I use the SearX gateway offered by Disroot, but only because I have satisfied myself via XMPP chat and getting to know them that these guys are legit and won't log my searches. I would not recommend them to anyone else on the basis of my own judgment. I firmly believe that we all need to do our own research on such matters.
It's always possible to run your own SearX gateway: it's a FOSS package available from the repos:
Code:
duckhook@Zeus:~$ apt show searx
Package: searx
Version: 0.16.0+dfsg1-2
Priority: optional
Section: universe/web
Origin: Ubuntu
Maintainer: Ubuntu Developers <ubuntu-devel-discuss@lists.ubuntu.com>
Original-Maintainer: Johannes 'josch' Schauer <josch@debian.org>
Bugs: https://bugs.launchpad.net/ubuntu/+filebug
Installed-Size: 104 kB
Depends: python3-searx (= 0.16.0+dfsg1-2), python3:any
Suggests: nginx, uwsgi, uwsgi-plugin-python3
Homepage: https://asciimoo.github.io/searx/
Download-Size: 26.5 kB
APT-Sources: http://ca.archive.ubuntu.com/ubuntu focal/universe amd64 Packages
Description: Privacy-respecting metasearch engine
Searx is an internet metasearch engine which aggregates results from more than
70 search services. Searx runs as a web service and provides a web interface
that allows the user to do a general search (aggregating results from google,
bing, yahoo) or search for files (piratebay, kickass, torrentz), images (bing,
deviantart, google images, flickr), IT (github, stackoverflow, Arch Linux
wiki), maps (OpenStreetMap, photon), music (youtube, spotify, soundcloud),
news (bing news, google news, reddit), science (arxiv, wolframalpha) social
media (digg, twitter) and videos (youtube, dailymotion, vimeo).

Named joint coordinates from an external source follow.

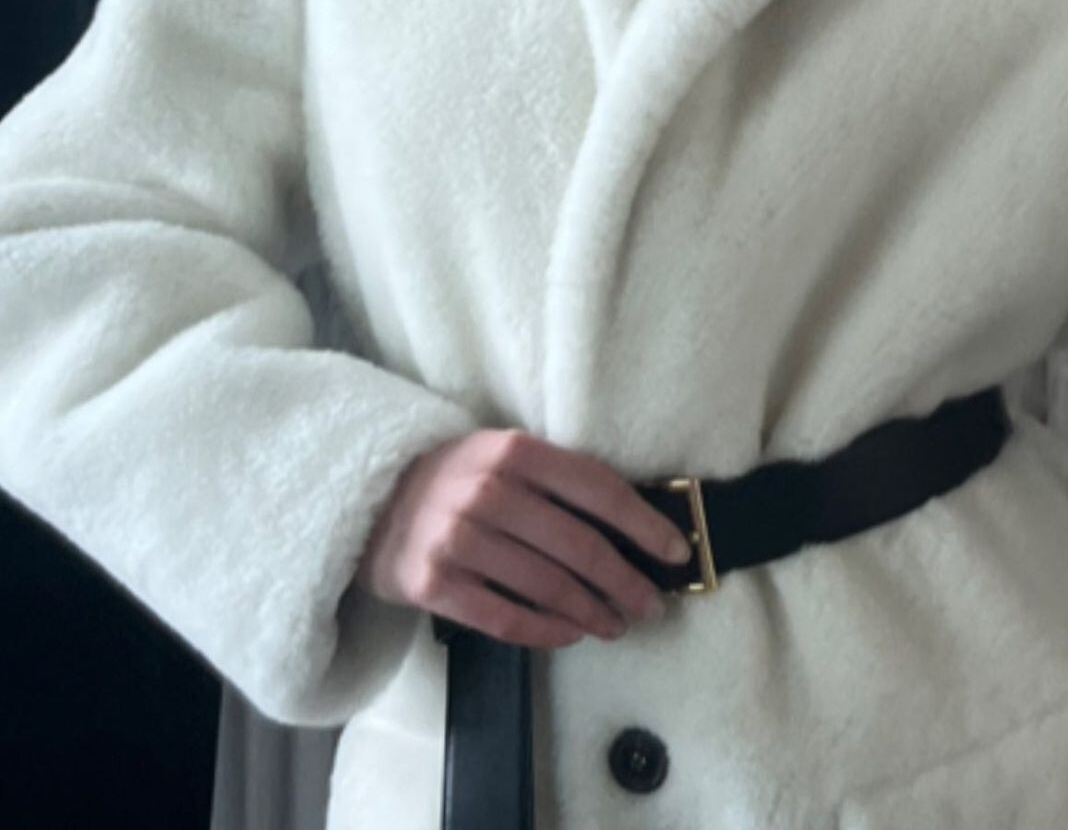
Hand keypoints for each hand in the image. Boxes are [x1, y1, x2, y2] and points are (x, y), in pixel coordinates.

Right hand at [354, 428, 692, 648]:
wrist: (373, 502)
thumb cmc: (457, 479)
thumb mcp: (502, 457)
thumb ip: (556, 480)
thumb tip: (634, 524)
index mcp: (513, 450)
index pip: (596, 488)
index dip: (643, 524)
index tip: (677, 551)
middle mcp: (487, 491)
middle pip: (579, 547)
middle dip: (627, 582)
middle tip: (651, 605)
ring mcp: (457, 539)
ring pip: (549, 587)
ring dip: (594, 612)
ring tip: (616, 624)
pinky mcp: (434, 584)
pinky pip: (508, 618)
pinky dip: (549, 631)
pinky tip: (572, 633)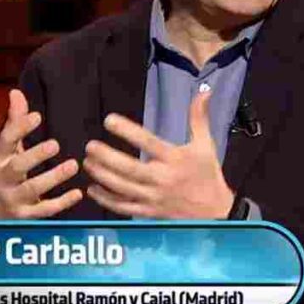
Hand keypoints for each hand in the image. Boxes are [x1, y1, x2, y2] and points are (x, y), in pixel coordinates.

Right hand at [0, 89, 82, 219]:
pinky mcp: (25, 216)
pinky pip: (44, 210)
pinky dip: (61, 203)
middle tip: (55, 144)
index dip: (19, 128)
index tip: (37, 115)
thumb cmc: (4, 172)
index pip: (5, 141)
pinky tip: (78, 193)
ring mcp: (13, 198)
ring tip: (73, 165)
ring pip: (33, 189)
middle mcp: (3, 178)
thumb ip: (14, 121)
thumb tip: (16, 92)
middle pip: (18, 167)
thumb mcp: (6, 149)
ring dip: (53, 178)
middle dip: (35, 156)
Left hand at [83, 89, 234, 218]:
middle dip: (107, 157)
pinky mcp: (150, 212)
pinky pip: (124, 207)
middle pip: (129, 168)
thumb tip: (204, 91)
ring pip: (122, 188)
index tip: (109, 120)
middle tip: (90, 146)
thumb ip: (199, 117)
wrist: (215, 212)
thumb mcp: (206, 144)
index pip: (148, 142)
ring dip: (102, 175)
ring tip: (88, 162)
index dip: (127, 130)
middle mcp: (163, 179)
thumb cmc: (208, 175)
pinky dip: (106, 199)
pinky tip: (93, 188)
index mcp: (175, 159)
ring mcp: (154, 198)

I've found that, as a metasearch engine, the results are excellent, since it agglomerates the results from many search engines (including Google, DDG and many others) thus providing the best of all of them. I might just switch from DDG to Disroot/SearX as my default.

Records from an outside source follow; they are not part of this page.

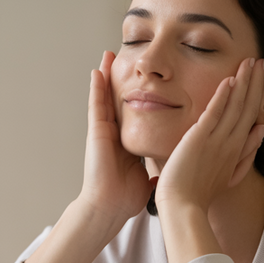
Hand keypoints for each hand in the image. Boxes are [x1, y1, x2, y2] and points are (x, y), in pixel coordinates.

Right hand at [78, 51, 153, 229]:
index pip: (136, 114)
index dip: (140, 96)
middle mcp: (114, 134)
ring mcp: (103, 131)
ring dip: (107, 76)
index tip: (147, 80)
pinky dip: (96, 87)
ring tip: (110, 55)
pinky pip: (96, 105)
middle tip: (127, 57)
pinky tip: (99, 70)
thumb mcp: (148, 180)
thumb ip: (157, 173)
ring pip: (106, 97)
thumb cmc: (126, 198)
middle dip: (123, 79)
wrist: (110, 207)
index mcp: (128, 144)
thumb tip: (168, 174)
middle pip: (119, 100)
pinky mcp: (96, 132)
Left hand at [154, 57, 263, 215]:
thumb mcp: (230, 175)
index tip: (261, 76)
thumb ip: (247, 153)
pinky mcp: (200, 140)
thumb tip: (262, 129)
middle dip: (255, 82)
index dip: (257, 94)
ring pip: (235, 106)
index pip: (250, 115)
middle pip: (247, 107)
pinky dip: (223, 97)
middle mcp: (231, 143)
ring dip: (244, 82)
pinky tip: (230, 80)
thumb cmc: (199, 194)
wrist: (183, 207)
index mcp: (236, 150)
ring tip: (250, 61)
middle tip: (261, 60)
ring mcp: (217, 141)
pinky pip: (215, 113)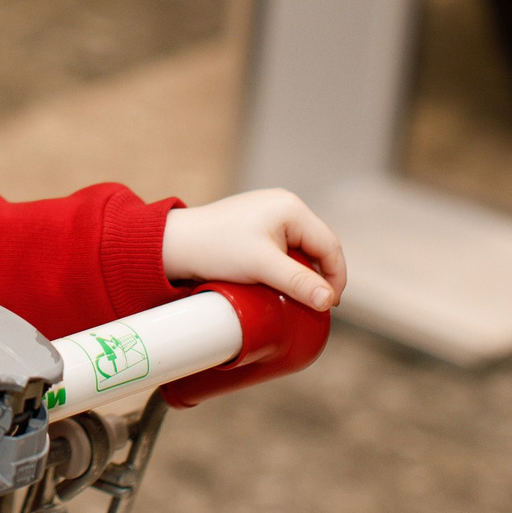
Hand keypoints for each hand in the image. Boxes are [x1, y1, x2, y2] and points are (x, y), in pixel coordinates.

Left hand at [161, 189, 345, 311]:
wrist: (176, 243)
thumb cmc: (216, 248)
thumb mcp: (262, 267)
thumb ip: (298, 282)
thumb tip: (328, 300)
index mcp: (291, 208)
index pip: (329, 245)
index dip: (335, 278)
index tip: (329, 306)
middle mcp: (285, 205)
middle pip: (318, 246)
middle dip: (321, 276)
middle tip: (317, 305)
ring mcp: (271, 214)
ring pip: (302, 249)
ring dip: (304, 273)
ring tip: (300, 297)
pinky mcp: (258, 225)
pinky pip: (285, 248)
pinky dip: (288, 267)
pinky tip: (283, 283)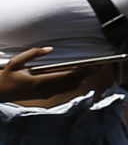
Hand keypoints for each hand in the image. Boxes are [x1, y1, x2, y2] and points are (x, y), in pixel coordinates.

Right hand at [0, 46, 116, 105]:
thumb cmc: (6, 76)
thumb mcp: (16, 62)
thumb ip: (33, 54)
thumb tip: (49, 49)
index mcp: (40, 82)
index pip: (67, 76)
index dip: (82, 71)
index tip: (93, 64)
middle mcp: (46, 90)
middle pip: (73, 82)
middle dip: (87, 74)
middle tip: (100, 65)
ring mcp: (46, 94)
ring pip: (70, 87)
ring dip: (83, 78)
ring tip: (93, 69)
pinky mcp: (46, 96)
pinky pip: (64, 89)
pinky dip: (75, 82)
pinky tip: (80, 76)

One thing to be careful about: because it forwards your search query to other engines with the referrer tag, you may end up losing a certain amount of anonymity in the forwarding process.
Quote:
Originally Posted by
Frogs Hair
I started seeing unknown search providers showing up in startpage results thinking they were links regarding my query. When selected I found that it was another search engine with whole new set of links. Trying ecosia this week.
https://info.ecosia.org/privacy
I'm curious about Ecosia too. Will compare notes with you in a week!
Re: Private search engine comparison
Re: Private search engine comparison
Disroot.org is new to me. Looks very interting.